第四章「清く 正しく 、そして美しく」 ( No.56 )
日時: 2017/08/14 01:45
名前: ポカラ ◆V6LJ8P/cKo (ID: j5axgBAW)


第四章「清く 正しく 、そして美しく」

喫茶店、それは学生にとっての憩いの場。安いメニューで少ないお小遣いでも程々美味しい物が食べられるうえ、時間を気にせずゆっくりと寛げる。
それに女子高生にとっては正にマシンガンの如くトークが弾む場所といっても過言ではない。

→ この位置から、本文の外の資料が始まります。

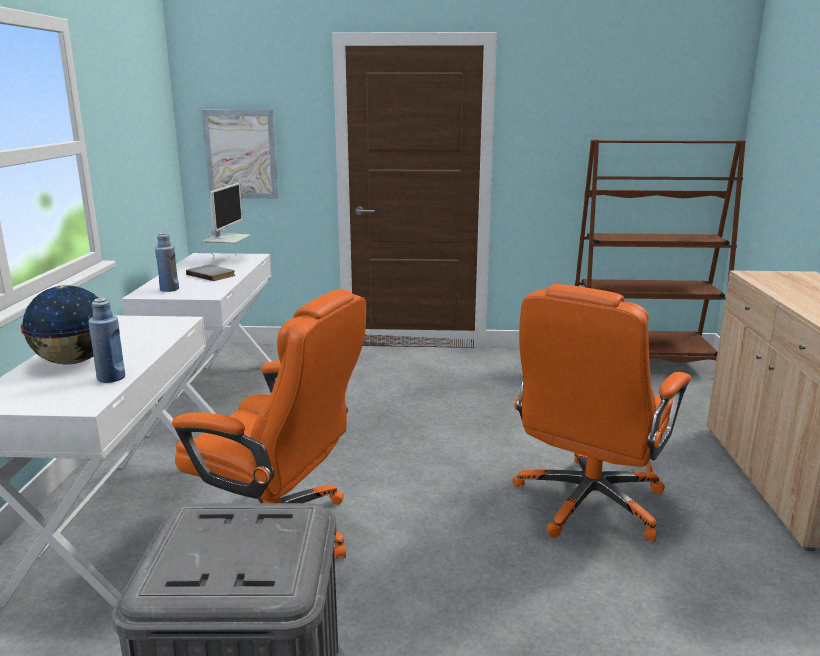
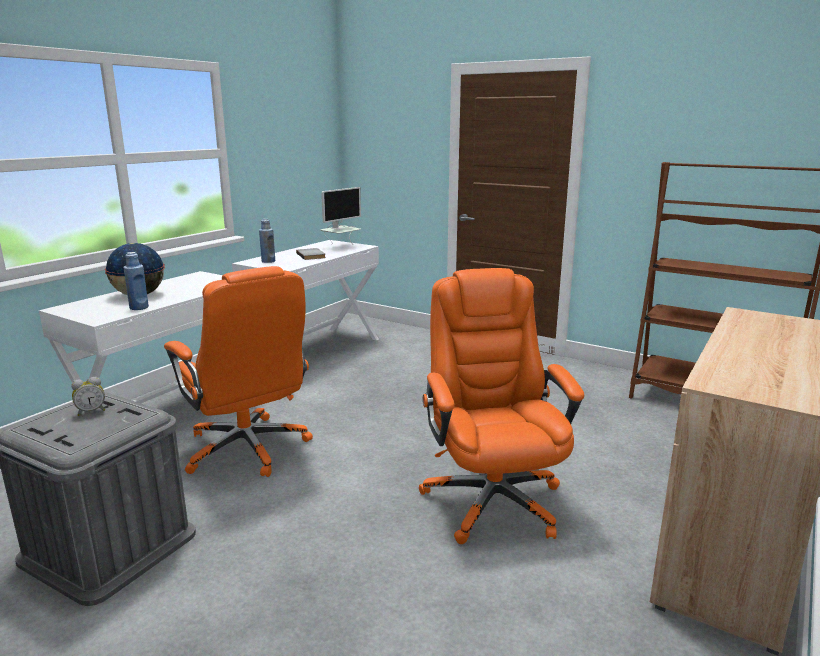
camera: 30 degrees right, 0 degrees up
(220, 533) = (91, 411): none -> alarm clock
(241, 154) = (382, 165): picture -> none
(588, 503) = (492, 499): orange office chair -> orange office chair turned 105 degrees clockwise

日曜日の昼下がり、場所は中野ブロードウェイ。賑わった館内のとある喫茶店、窓際の席には二人の女子高生が座っていた。

「む…むむむ…」

デーブルの上に大きく広げられたメニュー、リンはそれを難しい顔で眺めていた。
イチゴたっぷりのパフェ、お店自慢の手作りティラミス、白玉だらけのあんみつ…どれもこれも美味しそうだ。
どうせならいくつも頼んでみたい…でも全部食べられるのか?それならいっそ一番大きなフルーツパフェを…とブツブツと呟きながら何を頼もうか悩んでいる様子であった。
そんな彼女を向かいの席で呆れた様子で見ているのはメイ。目を細めながら頬に腕をつき、アイスティーのストローを咥えている。

「ハァ…優柔不断ねぇ。どうせ食べきれないんだからそんな大きいのを注文するのはやめときなさいよ」

またかと言った感じに溜息をつく。それもその筈、リンとは小学生からの付き合いである彼女は幾度となくこんな姿は見ているのだ。
いつも欲張って食べきれないくせに沢山注文してしまい、残ったそれをやむなく自分が食べる。こんなことが続けているうちにいつだったか体重計に乗った時は思わず叫んでしまった。
しかしながら体重は増えるのに身長は一向に伸びない、何故だ?何故なのだろうか?そのくせリンは昔に比べると大きくなっており今では約160cm程の身長になっている。特に胸なんか自分の倍はあるんじゃないかと疑うほど成長していた。
ジッと睨みつけるかのように彼女の胸部を見つめるメイ。

「ちょ、ちょっとメイ、なんでそんなに睨んでるワケ?」

彼女の視線に気づいたのか苦笑いしながらも反射的にサッと胸を隠す動作をしてしまう。恥ずかしいと言うよりも何というか恐ろしいといった感情の方が強かった。

「あんたがアタシの分の栄養をぜーんぶ持っていってんじゃないかと思ったのよ、まったく…少し分けてほしいくらいだわ」

「えー?そうかな?でも私中学生くらいで身長は止まっちゃったし…それにメイは今のままが一番可愛いよ、うんうん」

よしよしとばかりに向かいに座るメイの頭を撫でるリン、頭を撫でられたメイはぷくっと頬を膨らませた。

「あ、あアタシは身長の事を言ってんじゃないの!ってゆーか頭撫でるなぁ!」

顔を真っ赤にして怒りながらリンの手を振り払う、そんな彼女の姿をみてケラケラと笑うリン。いわゆる毎度恒例のやり取りの様であった。

そんな平和な日曜日の午後。リンはすっかり忘れていたのだ、ここ中野に来たのは探偵事務所の杏子さんに悪臭騒動の依頼の報告に来たということを。